I was going up from the school canteen, desperately searching for Internet. I needed to fulfill some meaningless task: paying a bill, booking a restaurant, I forget. It was one of those hectic inter-trip days filled with boring classes and droning itinerary-planning that take away from the pleasures of exchange. I was hardly calm. It was hardly serene. The skimpy Internet finally showed up as I climbed to the third floor.
I might have been expecting an email, but I received the one I didn't want. I re-read it another time and double-checked the sender. It was a one-liner, like a caption of a cartoon: unexpected, thought-provoking, offensive. It said so much yet so little. It raised more questions than it answered. I reserved my emotions.

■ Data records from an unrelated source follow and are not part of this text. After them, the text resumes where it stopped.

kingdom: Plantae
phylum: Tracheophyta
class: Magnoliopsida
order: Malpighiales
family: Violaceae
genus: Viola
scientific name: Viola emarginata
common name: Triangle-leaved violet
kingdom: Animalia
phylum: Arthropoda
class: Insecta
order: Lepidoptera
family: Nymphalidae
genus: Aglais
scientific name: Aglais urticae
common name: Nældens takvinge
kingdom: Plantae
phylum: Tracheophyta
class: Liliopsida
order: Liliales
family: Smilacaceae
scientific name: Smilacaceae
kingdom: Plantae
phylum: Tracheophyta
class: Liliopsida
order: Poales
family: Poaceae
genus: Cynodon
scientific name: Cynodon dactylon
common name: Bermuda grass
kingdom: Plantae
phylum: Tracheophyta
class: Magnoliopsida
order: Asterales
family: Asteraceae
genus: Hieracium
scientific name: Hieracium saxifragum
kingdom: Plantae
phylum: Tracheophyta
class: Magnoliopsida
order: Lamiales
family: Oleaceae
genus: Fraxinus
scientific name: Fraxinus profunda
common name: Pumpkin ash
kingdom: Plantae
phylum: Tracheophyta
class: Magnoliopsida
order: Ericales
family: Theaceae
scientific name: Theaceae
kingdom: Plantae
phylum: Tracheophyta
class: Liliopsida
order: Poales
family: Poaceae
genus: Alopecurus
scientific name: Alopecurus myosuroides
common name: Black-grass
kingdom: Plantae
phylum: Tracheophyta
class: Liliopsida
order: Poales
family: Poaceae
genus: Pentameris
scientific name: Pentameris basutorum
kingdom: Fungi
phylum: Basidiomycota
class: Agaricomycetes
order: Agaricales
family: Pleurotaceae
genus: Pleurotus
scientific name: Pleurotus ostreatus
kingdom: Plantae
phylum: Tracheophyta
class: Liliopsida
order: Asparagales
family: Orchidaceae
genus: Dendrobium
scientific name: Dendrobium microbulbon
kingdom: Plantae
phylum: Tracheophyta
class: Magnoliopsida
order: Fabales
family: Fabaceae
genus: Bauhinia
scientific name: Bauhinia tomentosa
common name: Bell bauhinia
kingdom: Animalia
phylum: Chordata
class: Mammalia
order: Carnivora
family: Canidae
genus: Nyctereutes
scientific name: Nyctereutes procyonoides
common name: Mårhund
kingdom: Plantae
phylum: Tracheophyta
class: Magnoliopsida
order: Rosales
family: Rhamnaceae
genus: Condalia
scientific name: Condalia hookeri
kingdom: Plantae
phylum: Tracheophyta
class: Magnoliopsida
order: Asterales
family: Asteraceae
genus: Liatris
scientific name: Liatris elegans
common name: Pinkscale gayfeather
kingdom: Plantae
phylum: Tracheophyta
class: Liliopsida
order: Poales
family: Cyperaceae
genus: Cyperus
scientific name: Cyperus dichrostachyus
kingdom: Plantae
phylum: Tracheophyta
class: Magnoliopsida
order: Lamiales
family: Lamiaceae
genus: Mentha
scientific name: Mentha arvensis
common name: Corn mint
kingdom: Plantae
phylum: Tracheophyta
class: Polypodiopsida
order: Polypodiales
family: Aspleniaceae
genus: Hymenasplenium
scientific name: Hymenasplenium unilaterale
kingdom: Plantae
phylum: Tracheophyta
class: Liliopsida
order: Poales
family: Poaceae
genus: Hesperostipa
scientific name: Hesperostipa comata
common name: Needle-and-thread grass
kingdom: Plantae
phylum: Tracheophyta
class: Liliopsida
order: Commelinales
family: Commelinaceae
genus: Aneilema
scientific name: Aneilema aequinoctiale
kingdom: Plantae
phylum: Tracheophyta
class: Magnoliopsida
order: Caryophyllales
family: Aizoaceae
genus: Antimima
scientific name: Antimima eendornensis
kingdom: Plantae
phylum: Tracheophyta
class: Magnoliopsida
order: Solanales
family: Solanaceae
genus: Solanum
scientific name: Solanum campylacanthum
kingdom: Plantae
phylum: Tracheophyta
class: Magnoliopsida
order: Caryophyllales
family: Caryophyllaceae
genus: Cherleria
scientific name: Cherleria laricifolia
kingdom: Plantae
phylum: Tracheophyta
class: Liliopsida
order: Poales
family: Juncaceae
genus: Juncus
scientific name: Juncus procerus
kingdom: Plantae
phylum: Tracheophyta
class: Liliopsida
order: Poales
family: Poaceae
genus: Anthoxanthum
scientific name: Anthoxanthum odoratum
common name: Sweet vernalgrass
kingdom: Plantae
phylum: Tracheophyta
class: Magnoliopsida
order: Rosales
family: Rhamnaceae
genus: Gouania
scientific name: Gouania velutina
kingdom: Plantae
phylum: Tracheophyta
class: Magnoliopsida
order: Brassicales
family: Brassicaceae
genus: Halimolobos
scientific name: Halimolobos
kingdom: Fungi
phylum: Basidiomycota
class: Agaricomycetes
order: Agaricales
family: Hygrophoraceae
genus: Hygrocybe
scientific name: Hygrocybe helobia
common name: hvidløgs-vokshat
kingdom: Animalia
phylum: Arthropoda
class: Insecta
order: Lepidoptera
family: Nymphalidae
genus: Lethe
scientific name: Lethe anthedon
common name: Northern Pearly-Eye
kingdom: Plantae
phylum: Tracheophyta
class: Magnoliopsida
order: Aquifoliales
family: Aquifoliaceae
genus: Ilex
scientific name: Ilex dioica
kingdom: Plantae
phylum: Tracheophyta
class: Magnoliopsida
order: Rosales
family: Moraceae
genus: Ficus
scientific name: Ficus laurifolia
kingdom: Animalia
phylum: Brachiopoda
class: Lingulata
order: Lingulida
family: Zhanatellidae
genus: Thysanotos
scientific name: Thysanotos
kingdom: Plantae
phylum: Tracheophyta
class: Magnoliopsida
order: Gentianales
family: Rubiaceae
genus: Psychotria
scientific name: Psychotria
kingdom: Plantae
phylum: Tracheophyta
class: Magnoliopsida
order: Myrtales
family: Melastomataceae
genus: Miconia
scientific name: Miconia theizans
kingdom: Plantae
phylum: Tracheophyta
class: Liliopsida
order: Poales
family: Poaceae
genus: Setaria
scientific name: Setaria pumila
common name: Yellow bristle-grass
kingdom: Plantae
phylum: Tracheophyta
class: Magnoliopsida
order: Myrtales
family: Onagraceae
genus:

Anyone familiar with these types of ailments will know the number matters. What stage, what grade. One in a thousand, apparently, but that wasn't the probability I wanted to know. I quickly called her and was met with an overriding nonchalance I took to be a sign of gravity, of dealing with the situation. It would have been easy to blame the system which seemed to have missed the signs years ago, but even with that there was restraint. I myself settled on clear-headedness until the numbers were known. There is no point despairing over the unknowable.
For the entire time, messages like "Hi David" scared me to death. I took refuge in silence, of unknowing. Breaking it was facing the truth, like a ringing phone after an interview. The false alarms are so foreboding.
One such conversation was grave. An instruction from him to oblige any of her phone calls. I read the tea-leaves correctly. They thought it had spread, according to a scan; the number then would be 4. I started thinking about the Obit, like the finale of The Economist. It might have read like this article.
But I didn't start writing. It was a false alarm.
Now, risks of recourse seem low. This is my exceedingly composed reaction to trauma. It is composed because of my characteristically blunt approach to life: people die. The discount rate in life is much too high to spend it doing things as means to ends. Long-term goals are overrated because you might not be alive.